Si disinveste, si tace, si subisce e magari si ringrazia se gli anni scolastici non traumatizzano gli studenti. Sul fatto che siano impreparati e un po’ nevrotici ci si mette una pietra sopra 

L’importante è scivolare in avanti in un futuro cieco.

Parcheggiamoli o promuoviamoli, l’importante è farlo in silenzio.

A inizio di quest’ultimo anno scolastico in una prima classe delle medie un ragazzo, particolarmente incontenibile e inconsapevole della propria forza (chiamarlo bullo non ha senso), ha preso di mira un suo compagno più giovane di un paio d’anni e sicuramente più fragile fisicamente. Oltre ciò avrebbe fotografato delle compagne e con l’aiuto dei nuovi programmi di intelligenza artificiale, avrebbe creato immagini pornografiche che ha diffuso.

I genitori delle vittime sono intervenuti con segnalazioni e denunce a chi di dovere.

Nel frattempo sono trascorsi mesi di silenzio da parte della scuola e di attesa di risposte da parte dei genitori.

Il 19 aprile la situazione è precipitata. Durante l’ora di lezione di matematica il ragazzo più giovane spinto violentemente dal più vecchio contro il bordo del banco, è finito in ospedale con cinque punti di sutura e un trauma cranico minore. 

L’insegnante è stato costretto a chiamare il 118 ed il 112. 

I genitori della vittima hanno denunciato l’accaduto, ma qualcosa nella loro fiducia si era incrinata. 

Forse, se la scuola fosse intervenuta diversamente e prima, non si sarebbe arrivati fino a questo punto.

Il ragazzo bullo, attualmente ancora in prima media, è stato già bocciato due volte. 

Il divario d’età con i compagni è di due anni e nella scuola media questa differenza conta molto. 

É pakistano, i genitori non parlano bene l’italiano e spesso le comunicazioni scuola famiglia potrebbero non funzionare.

La scuola deve prendere atto di questi problemi per non lasciare indietro nessuno.

Il ragazzo ferito ed impaurito ha avuto difficoltà a rientrare in classe i giorni successivi l’incidente, i genitori si sono sentiti abbandonati e i compagni di classe hanno reagito, dimostrando la loro solidarietà,0 facendo una giornata di sciopero e sedendosi a gambe incrociate davanti ai cancelli della scuola.

Le successive mosse della dirigenza forse lascerebbero qualche perplessità. Il dirigente scolastico infatti avrebbe voluto sentire uno per uno gli alunni accompagnati dai genitori e avrebbe tentato poi di minimizzare l’accaduto. Il risultato è stato il panico dei ragazzi sottoposti ad interrogatorio e la conferma della mancanza di vero ascolto da parte della scuola.

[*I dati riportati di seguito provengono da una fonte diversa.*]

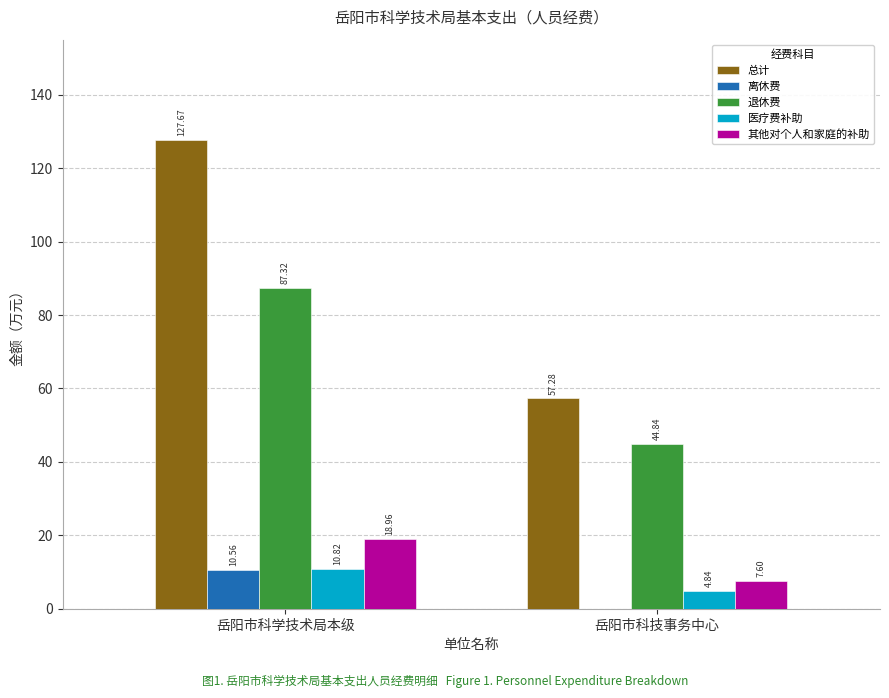

What is the difference between the 其他对个人和家庭的补助 values at 岳阳市科学技术局本级 and 岳阳市科技事务中心?

11.4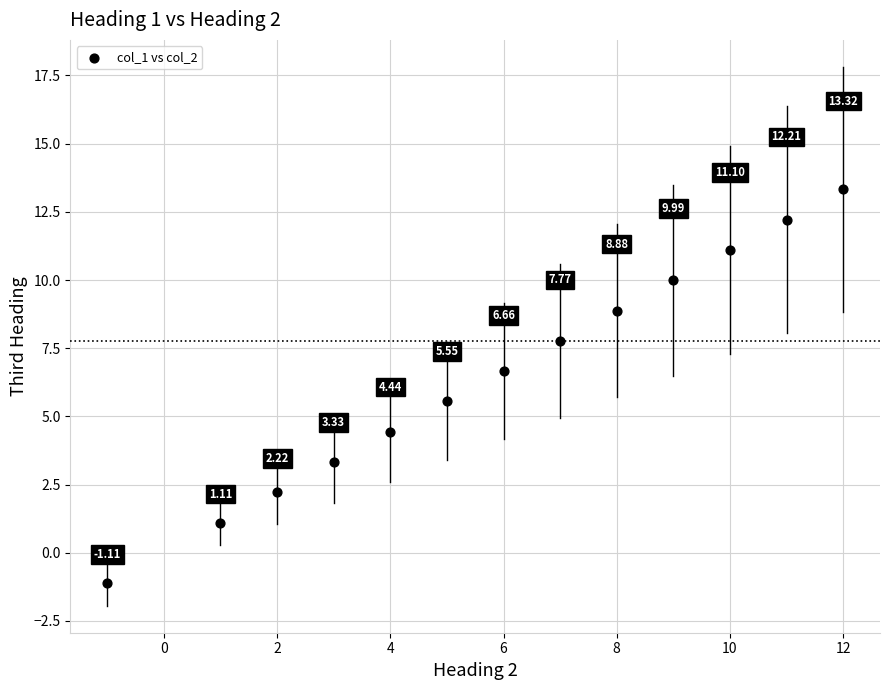

What is the range of Y values (max minus min)?

14.4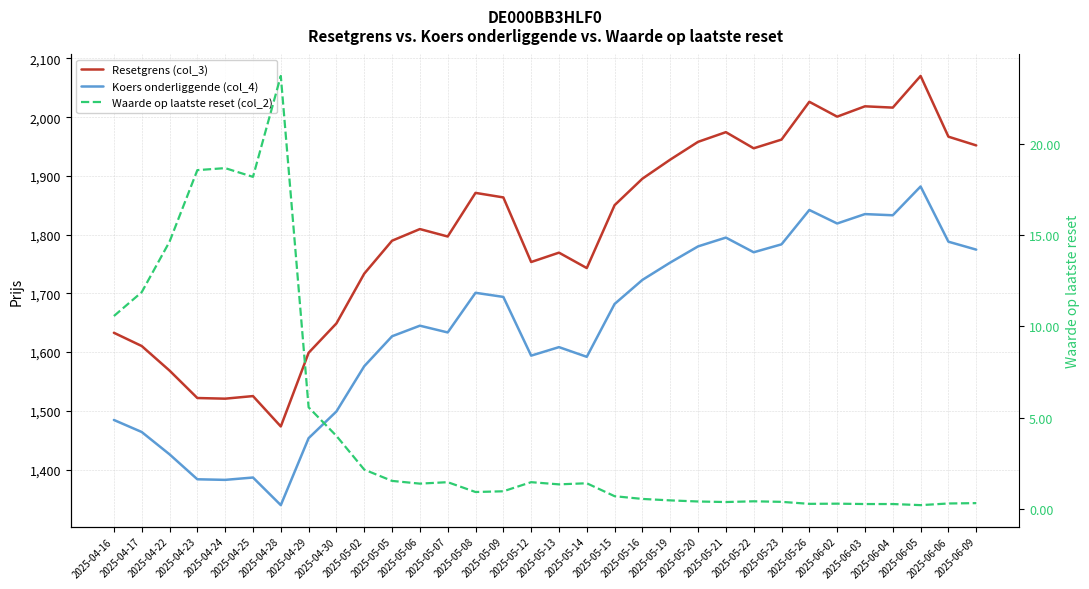

What is the difference between the highest and lowest values at 2025-05-15?

1849.5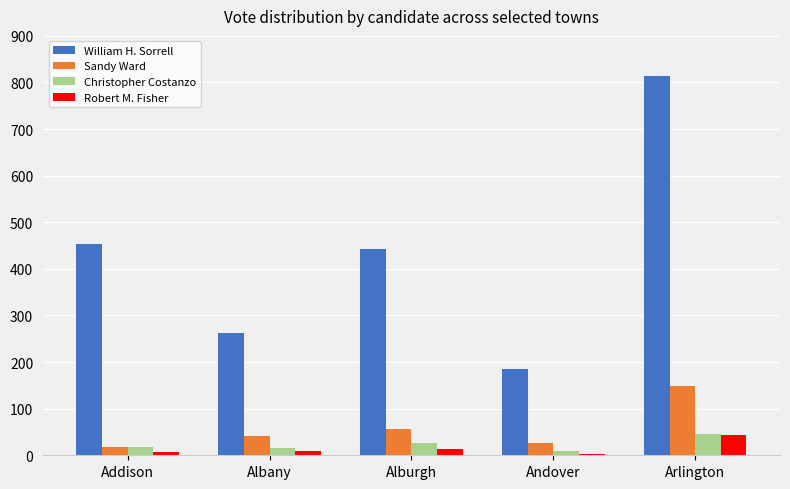

What is the sum of the Robert M. Fisher values at Alburgh and Arlington?

56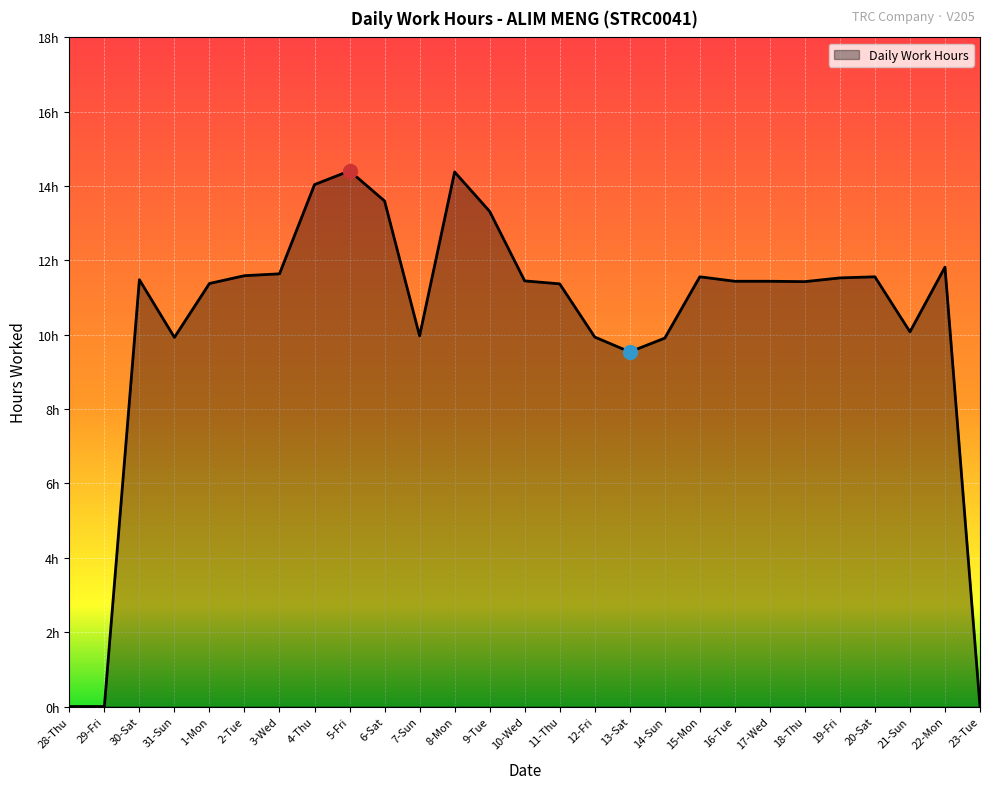

Rank the categories by value from lowest to highest.

28-Thu, 29-Fri, 23-Tue, 13-Sat, 14-Sun, 31-Sun, 12-Fri, 7-Sun, 21-Sun, 11-Thu, 1-Mon, 18-Thu, 16-Tue, 17-Wed, 10-Wed, 30-Sat, 19-Fri, 15-Mon, 20-Sat, 2-Tue, 3-Wed, 22-Mon, 9-Tue, 6-Sat, 4-Thu, 8-Mon, 5-Fri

Nessuno chiedeva pene esemplari per nessuno.

“Tutti in classe contro uno” scrive Il Fatto Quotidiano il 3 maggio scorso.

Le risse tra ragazzi sono in crescita ma la scuola che fa? L’ignoranza non è ammessa è come se un medico usasse solo radiografie perché non vuole che si adoperi la risonanza magnetica: non ha senso usare le sospensioni quando c’è un problema di educativo”, dice il pedagogista Daniele Novara.

L’articolo punta sulla sete di giustizia e punizione da parte dei genitori, ma forse le cose non starebbero così.

Genitori e ragazzi vorrebbero essere tutti ascoltati e coinvolti nell’educazione dei propri figli. Non reclamano nessuna punizione, ma una grande attenzione per tutti in modo costruttivo e trasparente. Il prolungarsi del disagio ha deluso ed ha insinuato l’idea di superficialità nell’affrontare il problema da parte delle figure professionali di riferimento.

Il rischio è che ora si possa tracciare una pericolosa linea che torni a dividere italiani da una parte e pakistani dall’altra, riportando la situazione a come era vent’anni fa.

E da destra, qualcuno invoca già la presenza dell’esercito. Il razzismo vuole conferme dei pregiudizi da parte di ciascuno e questa situazione accantonata nel tempo sta offrendo questo gustoso boccone su un vassoio d’argento. Un fallimento per tutti.